Whether or not to push the button is the psychological dilemma that the characters are faced with. Will they choose to benefit themselves at the expense of a stranger’s death? Will the button really cause a person’s death, and if they push it not believing in the consequences are they still accountable for it?

It is, after all, just a button. In a box.

Unfortunately, though, the debate about these issue is over rather quickly. Instead of focusing on the reasons behind making either choice, a decision is made hastily. The movie then becomes about the consequences of the decision rather than the choice itself, which would have been a far more interesting concept to explore.

From the decision about the button until the end of the movie, the film explores the repercussions that come from the couple’s choice. Once that choice is made, the movie quickly trends into a surreal and strange journey too bizarre for viewers to care much about. The premise of the movie comes with enough questions to last for the rest of the film, but instead of slowly answering them and raising the stakes on the choice, the movie instead takes the audience into an even stranger world that involves lightning strikes, identity loss, and zombie-like behavior. These odd events keep occurring without a full or clear explanation.
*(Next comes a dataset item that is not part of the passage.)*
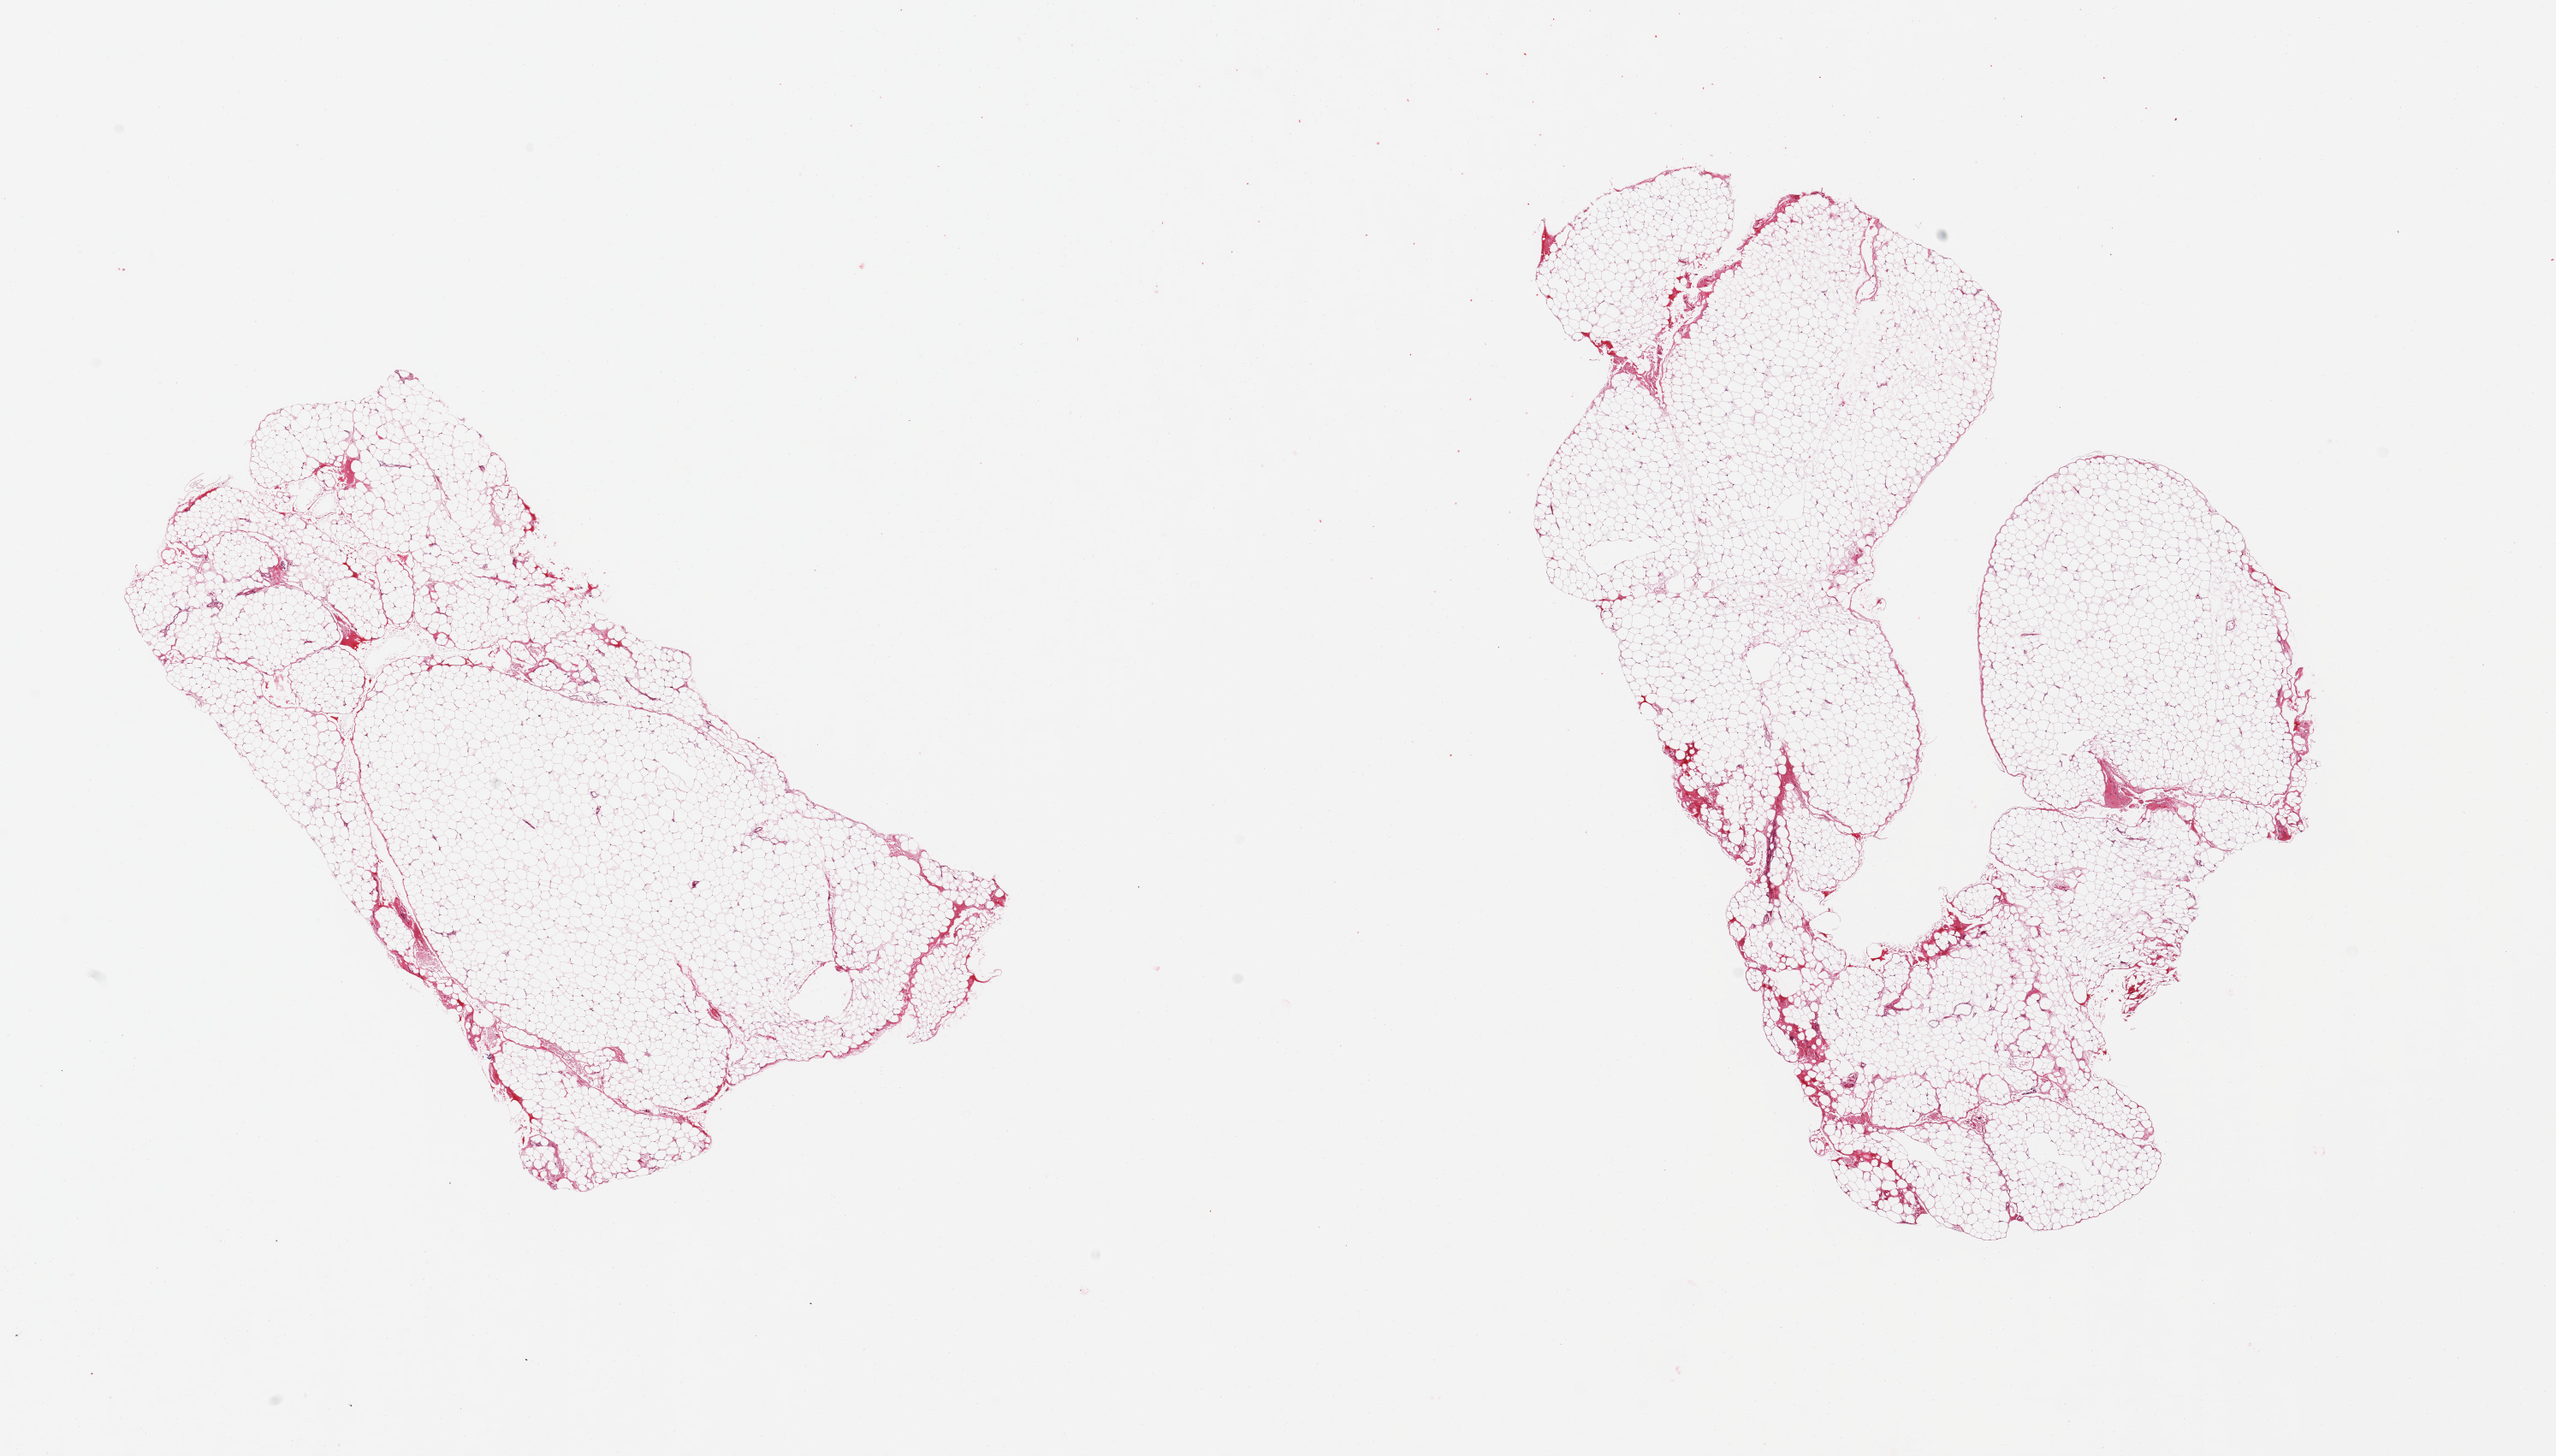
Whole-slide image, H&E stain — low-resolution overview of the scanned area, about 23.6 x 13.5 mm (from a 20x scan); PAXgene-fixed, paraffin-embedded tissue; target tissue: omentum; tissue donor sample. Male donor.
* reviewer comment on this tissue sample: 2 pieces; minimal fibrous content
Also, because the movie starts off quickly, there is very little time to develop the lead characters and their status in life. From then on, it is hard to understand their actions and motivations and to empathize with their plight. We know the couple faced frustrations at the workplace and obviously a million dollars would be beneficial, but who are these people before they receive the box is a question never asked. Since the box comes into play so early in the movie, the characters are often doing and saying things that revolve around it.

Overall, I did like the premise of the movie and I was intrigued when I saw the commercial. However, if you expect a psychological thriller about a strange choice and how a couple makes it, you’ll be sorely disappointed. This movie focuses on the less interesting consequences of the choice and the weird and paranormal nature of those consequences.

The movie had a lot of promise on the outside but on the inside, viewers will quickly learn how shallow this box really is.